As the person who deleted these images, I'll explain that I did so based
on the policy that newer images tagged with the {{copyrighted}} template
(i.e., Wikipedia-only permission) should be deleted on sight. The reason
I added the note to the image talk page after deleting is because I did
not even discover it had a talk page until Maury complained about the
deletion (use of talk pages for images is exceptionally rare). I am
sorry that I missed that fact, as I would not have deleted the images
based on the information there.
The template involved is the one that Maury used himself, and it warned
about this potential deletion at the time that he used it.

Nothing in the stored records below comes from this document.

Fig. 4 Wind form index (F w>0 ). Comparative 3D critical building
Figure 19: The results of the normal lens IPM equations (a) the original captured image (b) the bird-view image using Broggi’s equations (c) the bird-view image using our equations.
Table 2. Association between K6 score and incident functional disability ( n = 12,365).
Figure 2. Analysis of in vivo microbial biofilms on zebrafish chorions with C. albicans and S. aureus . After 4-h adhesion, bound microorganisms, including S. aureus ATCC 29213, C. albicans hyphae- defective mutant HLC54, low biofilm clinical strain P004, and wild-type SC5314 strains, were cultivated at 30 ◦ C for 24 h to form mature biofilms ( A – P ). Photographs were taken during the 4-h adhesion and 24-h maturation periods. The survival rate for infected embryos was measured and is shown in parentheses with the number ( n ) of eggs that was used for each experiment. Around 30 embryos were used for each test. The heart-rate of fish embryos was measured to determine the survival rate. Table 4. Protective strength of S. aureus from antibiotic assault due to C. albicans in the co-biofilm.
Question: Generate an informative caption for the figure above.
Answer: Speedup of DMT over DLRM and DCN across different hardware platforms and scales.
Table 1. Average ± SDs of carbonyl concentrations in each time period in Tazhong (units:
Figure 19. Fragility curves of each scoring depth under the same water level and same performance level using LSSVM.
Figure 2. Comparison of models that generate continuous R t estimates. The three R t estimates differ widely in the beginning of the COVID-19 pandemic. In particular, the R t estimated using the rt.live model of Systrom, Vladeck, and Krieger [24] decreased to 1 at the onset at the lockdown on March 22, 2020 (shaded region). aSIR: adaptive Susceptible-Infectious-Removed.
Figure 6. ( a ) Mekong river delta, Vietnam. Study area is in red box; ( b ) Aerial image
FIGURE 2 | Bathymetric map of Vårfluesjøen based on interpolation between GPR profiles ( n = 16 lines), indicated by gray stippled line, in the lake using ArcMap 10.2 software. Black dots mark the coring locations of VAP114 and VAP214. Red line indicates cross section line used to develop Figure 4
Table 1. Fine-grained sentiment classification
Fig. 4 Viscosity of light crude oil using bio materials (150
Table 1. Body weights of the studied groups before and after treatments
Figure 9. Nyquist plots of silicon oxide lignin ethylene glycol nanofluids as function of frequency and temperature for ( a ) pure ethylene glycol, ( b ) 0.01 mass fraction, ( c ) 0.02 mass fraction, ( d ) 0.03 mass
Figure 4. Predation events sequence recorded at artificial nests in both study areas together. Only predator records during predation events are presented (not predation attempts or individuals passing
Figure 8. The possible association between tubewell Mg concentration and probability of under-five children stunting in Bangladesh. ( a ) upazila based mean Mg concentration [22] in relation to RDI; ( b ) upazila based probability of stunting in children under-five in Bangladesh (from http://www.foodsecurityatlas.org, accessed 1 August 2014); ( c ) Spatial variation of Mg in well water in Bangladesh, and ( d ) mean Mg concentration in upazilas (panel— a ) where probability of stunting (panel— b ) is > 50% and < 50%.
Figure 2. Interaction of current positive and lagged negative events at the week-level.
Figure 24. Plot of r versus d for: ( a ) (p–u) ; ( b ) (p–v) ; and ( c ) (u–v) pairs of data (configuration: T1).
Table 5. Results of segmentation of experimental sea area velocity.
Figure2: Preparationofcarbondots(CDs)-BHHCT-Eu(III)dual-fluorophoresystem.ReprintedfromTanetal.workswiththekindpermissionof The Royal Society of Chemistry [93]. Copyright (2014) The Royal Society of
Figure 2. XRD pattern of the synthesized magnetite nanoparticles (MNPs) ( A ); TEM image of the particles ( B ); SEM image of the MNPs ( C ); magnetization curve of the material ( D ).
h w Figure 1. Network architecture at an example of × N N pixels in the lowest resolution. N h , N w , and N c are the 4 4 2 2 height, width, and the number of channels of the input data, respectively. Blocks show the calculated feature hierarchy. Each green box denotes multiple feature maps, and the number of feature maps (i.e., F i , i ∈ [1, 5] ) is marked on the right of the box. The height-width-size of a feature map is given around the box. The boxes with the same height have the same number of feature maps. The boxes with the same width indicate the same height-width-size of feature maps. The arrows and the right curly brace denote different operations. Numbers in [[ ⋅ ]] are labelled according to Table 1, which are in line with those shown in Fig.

Arguments
against images of this kind have been brought up for quite some time,
and various announcements have been made and advertised in many places
to discourage their use. I think it's worth noting that the talk page
for the template has this note from Jimbo: "We should keep this message
around, so that people will use it. This will ensure that we can find
these images and promptly delete them." This statement was written on 18
Feb *2004*.
What's particularily baffling is that the deleter
suggested I simply
re-tag them to PermissionAndFairUse. This strikes me as absolutely
rediculous. First of all, why are these OK and not ones used with
permission?
I was trying to be helpful and provide some information that would allow
Maury to restore the images, which I hope he still has access to. So
long as we allow fair use images (not everyone agrees that we should),
the fact that we have permission bolsters our claim to fair use. Thus
even when the permission by itself is too limited for our needs, it is
very useful to note that we have permission.
And if these are OK, why didn't it say so in the
warning on the
Permission tag?
As has been noted, many people who really want some particular image on
Wikipedia are quick to claim fair use when they really don't have a
basis for it. So I think this is not done in the interests of not
advertising this dubious escape hatch too widely.